In this tutorial, you're going to learn about “or” probability for overlapping events. Specifically you will focus on:
This means that the probability of either A, or B, or both, occurring.
Look at the roulette wheel.
What's the probability of even on a roulette wheel? This is not an “or” probability. What's the probability of spinning an even number. Look in the even circle.
There are 18 numbers that are even on the roulette wheel, out of 38 sectors. Zero and double zero don't count as even. What is the probability of black on the roulette wheel? It's the same idea. Look in the black bubble, it's also 18 out of 38. Just by coincidence it's same number.
What's the probability of even or black? Count up the numbers that are in either even or black. You get 26 of them out of the 38.
Now the question is, why is the probability of E or B not equal to the probability of E plus probability of B?
This was 18/38 and 18/38.
When you add those together, you should get 36/38. But you don't, you get 28/38. The reason for the miscount is because some of the things were counted twice. Some were counted as even and some were counted again as being black. Where it was only counted it once was the right thing to do.
Which values were double counted? It was the even black sectors.
You can add these together, except you'll subtract out the things that got double counted so they are only counted once. The double counts were the E and B, even and black. This is our formula.

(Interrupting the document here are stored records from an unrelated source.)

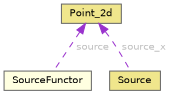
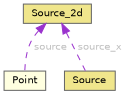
  digraph {
    node [color=gray40 fillcolor=khaki fontname=Helvetica fontsize=10 shape=box style=filled]
    edge [color=darkorchid3 dir=back fontcolor=grey fontname=Helvetica fontsize=10 labelfontname=Helvetica labelfontsize=10 style=dashed]
-   n1 [fillcolor=lightyellow fontcolor=black height=0.2 label=SourceFunctor width=0.4]
+   n1 [fillcolor=lightyellow fontcolor=black height=0.2 label=Point width=0.4]
    n2 [height=0.2 label=Source width=0.4]
-   n3 [height=0.2 label=Point_2d width=0.4]
+   n3 [height=0.2 label=Source_2d width=0.4]
    n3 -> n1 [label=" source"]
    n3 -> n2 [label=" source_x"]
  }
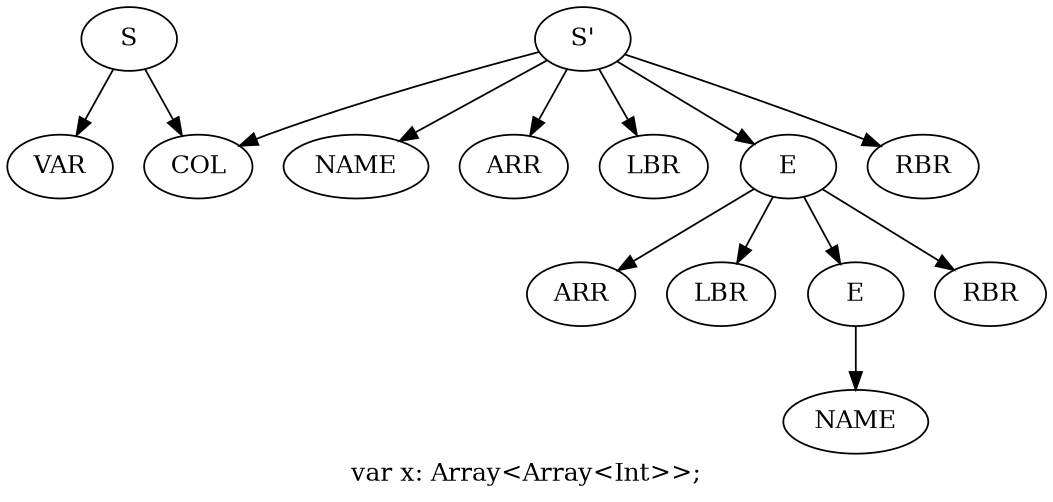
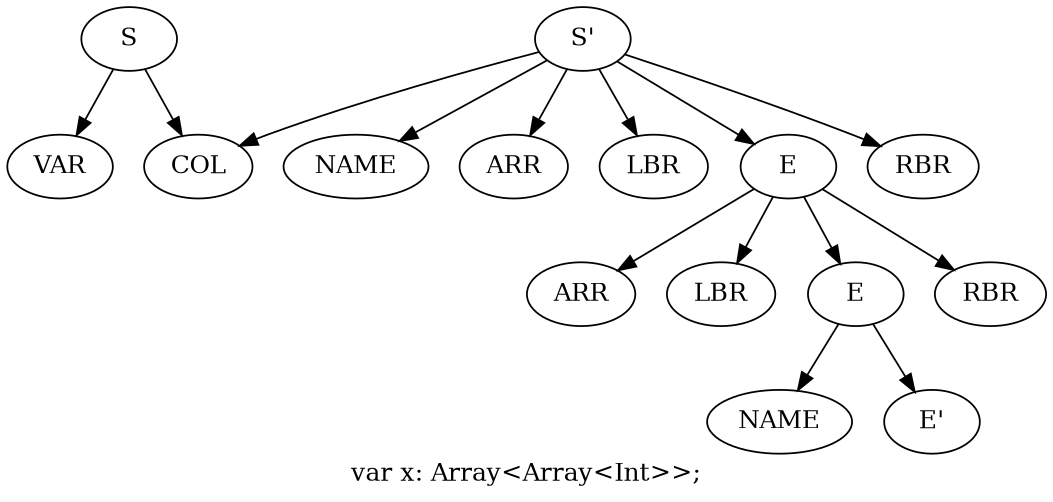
  digraph {
    label="var x: Array<Array<Int>>;"
    n1 [label=S]
    n2 [label=VAR]
    n3 [label=COL]
    n4 [label="S'"]
    n5 [label=NAME]
    n6 [label=ARR]
    n7 [label=LBR]
    n8 [label=E]
    n9 [label=RBR]
    n10 [label=ARR]
    n11 [label=LBR]
    n12 [label=E]
    n13 [label=RBR]
    n14 [label=NAME]
+   n15 [label="E'"]
    n1 -> n2
    n1 -> n3
    n4 -> n3
    n4 -> n5
    n4 -> n6
    n4 -> n7
    n4 -> n8
    n4 -> n9
    n8 -> n10
    n8 -> n11
    n8 -> n12
    n8 -> n13
    n12 -> n14
+   n12 -> n15
  }
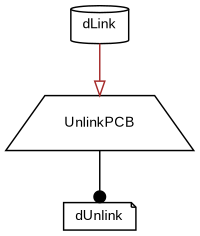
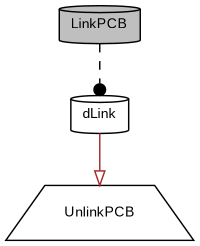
  digraph {
    fontname="Liberation Sans"
    rankdir=TB
    node [color=black fillcolor=white fontname="Liberation Sans" fontsize=10 shape=cylinder style=filled]
    edge [arrowhead=dot color=black fontname="Liberation Sans" fontsize=10 labelfontname=Helvetica labelfontsize=10 style=solid]
+   n1 [fillcolor=grey75 fontcolor=black height=0.2 label=LinkPCB width=0.4]
    n2 [height=0.2 label=dLink width=0.4]
    n3 [height=0.2 label=UnlinkPCB shape=trapezium width=0.4]
-   n4 [height=0.2 label=dUnlink shape=note width=0.4]
+   n1 -> n2 [style=dashed]
    n2 -> n3 [arrowhead=onormal color=brown]
-   n3 -> n4
  }
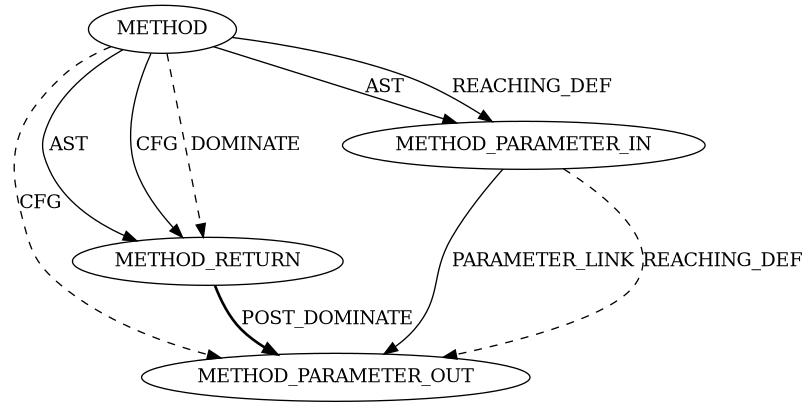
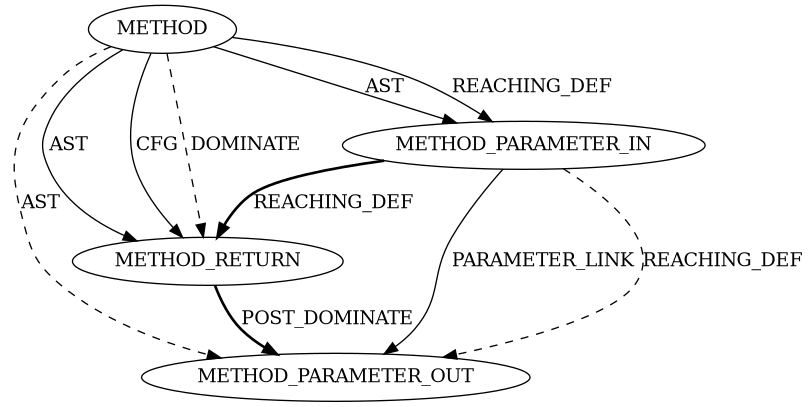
  digraph {
    node [CODE=p1 EVALUATION_STRATEGY=BY_VALUE NAME=p1 ORDER=1 TYPE_FULL_NAME=ANY]
    edge [style=solid]
    n1 [INDEX=1 IS_VARIADIC=false label=METHOD_PARAMETER_OUT]
    n2 [CODE=RET ORDER=2 label=METHOD_RETURN NAME=""]
    n3 [AST_PARENT_FULL_NAME="<global>" AST_PARENT_TYPE=NAMESPACE_BLOCK CODE="<empty>" FILENAME="<empty>" FULL_NAME=PKCS7_get_octet_string IS_EXTERNAL=true NAME=PKCS7_get_octet_string ORDER=0 label=METHOD EVALUATION_STRATEGY="" TYPE_FULL_NAME=""]
    n4 [INDEX=1 IS_VARIADIC=false label=METHOD_PARAMETER_IN]
    n2 -> n1 [label=POST_DOMINATE style=bold]
-   n3 -> n1 [label=CFG style=dashed]
+   n3 -> n1 [label=AST style=dashed]
    n3 -> n2 [label=AST]
    n3 -> n2 [label=CFG]
    n3 -> n2 [label=DOMINATE style=dashed]
    n3 -> n4 [label=AST]
    n3 -> n4 [label=REACHING_DEF]
    n4 -> n1 [label=PARAMETER_LINK]
    n4 -> n1 [VARIABLE=p1 label=REACHING_DEF style=dashed]
+   n4 -> n2 [VARIABLE=p1 label=REACHING_DEF style=bold]
  }
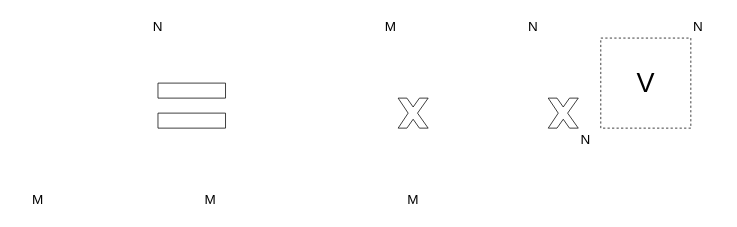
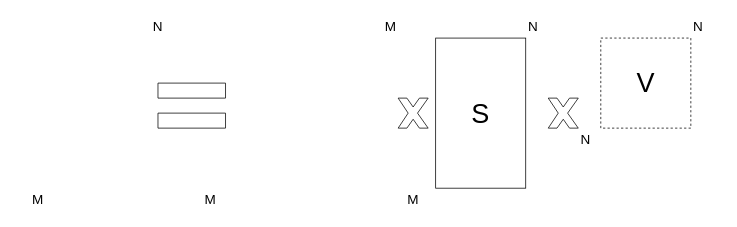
  <mxCell id="0" />
  <mxCell id="1" parent="0" />
+ <mxCell id="2" value="&lt;font style=&quot;font-size: 36px;&quot;&gt;S&lt;/font&gt;" style="rounded=0;whiteSpace=wrap;html=1;" vertex="1" parent="1"><mxGeometry x="580" y="50" width="120" height="200" as="geometry" /></mxCell>
  <mxCell id="3" value="" style="verticalLabelPosition=bottom;verticalAlign=top;html=1;shape=mxgraph.basic.x" vertex="1" parent="1"><mxGeometry x="530" y="130" width="40" height="40" as="geometry" /></mxCell>
  <mxCell id="4" value="" style="verticalLabelPosition=bottom;verticalAlign=top;html=1;shape=mxgraph.basic.rect;fillColor2=none;strokeWidth=1;size=20;indent=5;" vertex="1" parent="1"><mxGeometry x="210" y="110" width="90" height="20" as="geometry" /></mxCell>
  <mxCell id="5" value="" style="verticalLabelPosition=bottom;verticalAlign=top;html=1;shape=mxgraph.basic.rect;fillColor2=none;strokeWidth=1;size=20;indent=5;" vertex="1" parent="1"><mxGeometry x="210" y="150" width="90" height="20" as="geometry" /></mxCell>
  <mxCell id="6" value="" style="verticalLabelPosition=bottom;verticalAlign=top;html=1;shape=mxgraph.basic.x" vertex="1" parent="1"><mxGeometry x="730" y="130" width="40" height="40" as="geometry" /></mxCell>
  <mxCell id="7" value="&lt;span style=&quot;font-size: 36px;&quot;&gt;V&lt;/span&gt;" style="rounded=0;whiteSpace=wrap;html=1;dashed=1;" vertex="1" parent="1"><mxGeometry x="800" y="50" width="120" height="120" as="geometry" /></mxCell>
  <mxCell id="8" value="&lt;font style=&quot;font-size: 18px;&quot;&gt;M&lt;/font&gt;" style="text;html=1;strokeColor=none;fillColor=none;align=center;verticalAlign=middle;whiteSpace=wrap;rounded=0;" vertex="1" parent="1"><mxGeometry x="20" y="250" width="60" height="30" as="geometry" /></mxCell>
  <mxCell id="9" value="&lt;font style=&quot;font-size: 18px;&quot;&gt;M&lt;/font&gt;" style="text;html=1;strokeColor=none;fillColor=none;align=center;verticalAlign=middle;whiteSpace=wrap;rounded=0;" vertex="1" parent="1"><mxGeometry x="490" y="20" width="60" height="30" as="geometry" /></mxCell>
  <mxCell id="10" value="&lt;font style=&quot;font-size: 18px;&quot;&gt;M&lt;/font&gt;" style="text;html=1;strokeColor=none;fillColor=none;align=center;verticalAlign=middle;whiteSpace=wrap;rounded=0;" vertex="1" parent="1"><mxGeometry x="250" y="250" width="60" height="30" as="geometry" /></mxCell>
  <mxCell id="11" value="&lt;font style=&quot;font-size: 18px;&quot;&gt;N&lt;/font&gt;" style="text;html=1;strokeColor=none;fillColor=none;align=center;verticalAlign=middle;whiteSpace=wrap;rounded=0;" vertex="1" parent="1"><mxGeometry x="180" y="20" width="60" height="30" as="geometry" /></mxCell>
  <mxCell id="12" value="&lt;font style=&quot;font-size: 18px;&quot;&gt;M&lt;/font&gt;" style="text;html=1;strokeColor=none;fillColor=none;align=center;verticalAlign=middle;whiteSpace=wrap;rounded=0;" vertex="1" parent="1"><mxGeometry x="520" y="250" width="60" height="30" as="geometry" /></mxCell>
  <mxCell id="13" value="&lt;font style=&quot;font-size: 18px;&quot;&gt;N&lt;/font&gt;" style="text;html=1;strokeColor=none;fillColor=none;align=center;verticalAlign=middle;whiteSpace=wrap;rounded=0;" vertex="1" parent="1"><mxGeometry x="680" y="20" width="60" height="30" as="geometry" /></mxCell>
  <mxCell id="14" value="&lt;font style=&quot;font-size: 18px;&quot;&gt;N&lt;/font&gt;" style="text;html=1;strokeColor=none;fillColor=none;align=center;verticalAlign=middle;whiteSpace=wrap;rounded=0;" vertex="1" parent="1"><mxGeometry x="900" y="20" width="60" height="30" as="geometry" /></mxCell>
  <mxCell id="15" value="&lt;font style=&quot;font-size: 18px;&quot;&gt;N&lt;/font&gt;" style="text;html=1;strokeColor=none;fillColor=none;align=center;verticalAlign=middle;whiteSpace=wrap;rounded=0;" vertex="1" parent="1"><mxGeometry x="750" y="170" width="60" height="30" as="geometry" /></mxCell>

The probability of E or B is equal to the probability of E plus probability of B, minus probability of E and B. Let's illustrate that.
The probability of E is the squared numbers, the 18 numbers out of the 38, plus those in the middle. But notice these numbers in the middle got both circled and boxed.
You only want to count them once. But by putting them in with the E’s and in with the B’s you counted them twice. Remove one of those markings and only count everything once.
It’s important to note, this formula also works for non-overlapping events. Since mutually exclusive events, A and B, can't happen at the same time, the probability that both A and B occur is zero. It's impossible for A and B to both happen.
Put that into the formula and you end up with probability of A plus probability of B minus 0. When it simplifies down, you may recognize this. This was the special addition rule for non-overlapping events. You’ll find that the special addition rule for non-overlapping events is a special case of the general addition rule, which has the three terms.
Look at it in a two way table now. Students in the middle school were asked about their dominant hand.
There are right-handed sixth graders, left-handed sixth graders, et cetera. What's the probability that a student is either eighth grade or left-handed?
Probability of eight or left-handed is equal to probability of being an eighth grader plus the probability of being a left-handed student minus the probability of both. Why minus the probability of both? Because you counted the left-handed eighth graders in the eighth grade row and in the left-hand column. We double counted those 11 students. You only want to count them once. Add those probabilities altogether. They all have a common denominator of 338 and you end up with 147/338.
The other way to approach this is with just adding up the cells that are either left-handed or eighth grade.
Sixth grade left-handers, seventh grade left-handers, eighth grade right-handers, eighth grade left-handers, and eighth grade ambidextrous students. This equals 147 out of the total number of students, 338.
Either/or probability for overlapping events calculated by subtracting their joint probability. The reason you subtract out the joint probability is because it was counted in both of their individual probabilities. You don't want to count it twice, you only want it counted once.
You’ll find that the special addition rule for non-overlapping events is a special case of the general addition rule, which has the three terms
With mutually exclusive events, the joint probability is zero and it simplifies down to the special addition formula. You can see the addition rule in both Venn diagrams and two way tables.
Source: This work adapted from Sophia Author Jonathan Osters.
The probability that either of two events occurs is equal to the sum of the probabilities of the two events, minus the joint probability of the two events happening together. Also known as the "General Addition Rule".